Silage Advice for the Spring

IRELAND - After great effort through the winter to maintain breeding stock health and vigour everything must be done to ensure spring calving success, urges Dr. Siobhan Kavanagh, Nutrition Specialist, Teagasc.
calendar icon 19 February 2013
clock icon 4 minute read
Teagasc

Over the next six weeks the productive capacity of your beef and dairy herds need maintaining with appropriate feeding rations.

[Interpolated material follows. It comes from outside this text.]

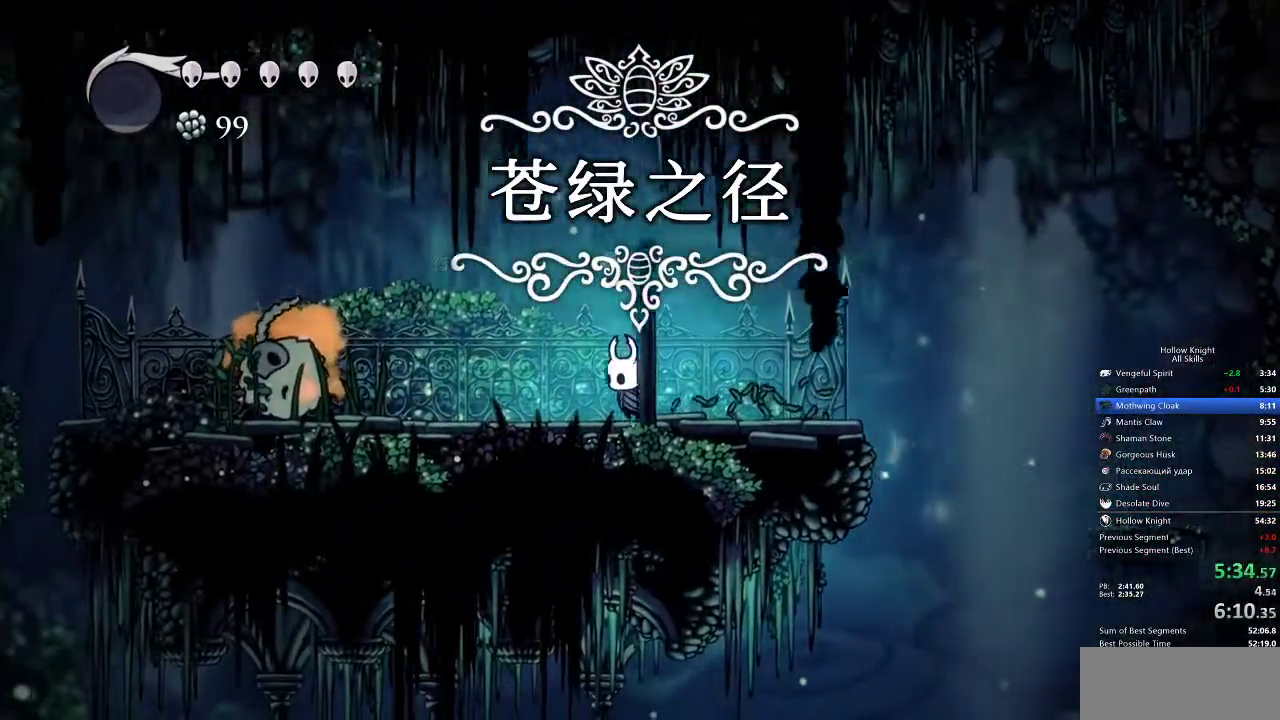
{"keys": ["down", "left"], "events": []}
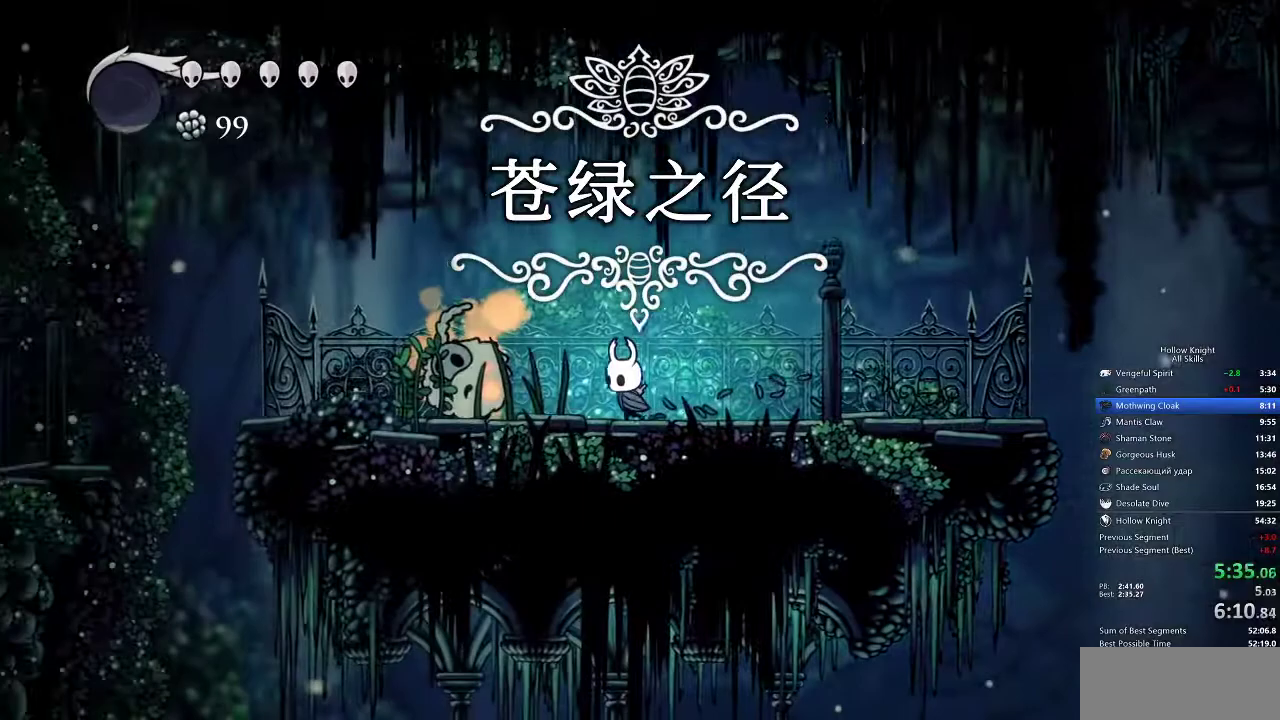
{"keys": ["down", "left"], "events": [[133, "jump", "down"], [233, "nail", "down"], [283, "jump", "up"], [333, "nail", "up"]]}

There have been some reports of recumbent cows at calving and inadequate feeding pre-calving is a key component of this, warns Dr Kavanagh.

Bad Quality Silage

  1. As a general rule of thumb, expect to feed 1-2 kg more meal than you would normally feed to all classes of bovine.
  2. Keep a close eye on cow condition. Get a neighbour to come in and take a look at your cows. When you are looking at them every day, it’s hard to see the condition of cows.
  3. One of the major contributory factors to recumbent cows at calving is animals on bad silage losing condition in late pregnancy. Continue feeding meals to dry cows on bad silage and / or in poor condition. This will not cause calving difficulties as the meal is simply filling the gap in what silage alone would supply on a normal year. Overfat cows are a bigger risk factor for calving difficulties than thin cows. Don’t be afraid to feed some meals up to calving. Some of the problems associated with losing condition pre-calving include: displaced abomasums, immune system insufficiency (retained cleanings & infections); fatty liver; ketosis pre-calving; potentially milk fever and low intakes after calving.
  4. Protein levels in silage are low in many cases and cows (dairy & suckler) are short approximately 250 grams of protein. This can be supplied in 0.5 kg soya, or 1.0 kg distiller’s grains, or feeding 2-3 kg of a 16% CP ration.
  5. Check that a good quality pre-calver mineral is being fed. Animals are stressed on bad silage and their immune system is under pressure. This can create problems for the cow (retained cleanings, infections etc) and the calf.
  6. If running into milk fever type problems around calving (slow calvings, retained cleanings, low intakes, displaced abomasums), check
  • Energy intake – are cows getting enough feed into them? If silage is less than 64 DMD need to feed 2 kg meals
  • Protein intake – are cows getting enough protein? Do I need to feed that 0.5 kg soya?
  • Mineral intake – particularly magnesium intake. If magnesium percentage on the bag is 15%, feed an additional 30 grams of sweetened calmag.7. Calved suckler cows on good quality grass silage will not need meals, provided they are turned out to grass within 1 month of calving BUT cows in poor condition, or on bad quality silage will need some supplementation (2-3 kg, depending on silage quality), regardless of turnout date. All heifers should get meals before turnout.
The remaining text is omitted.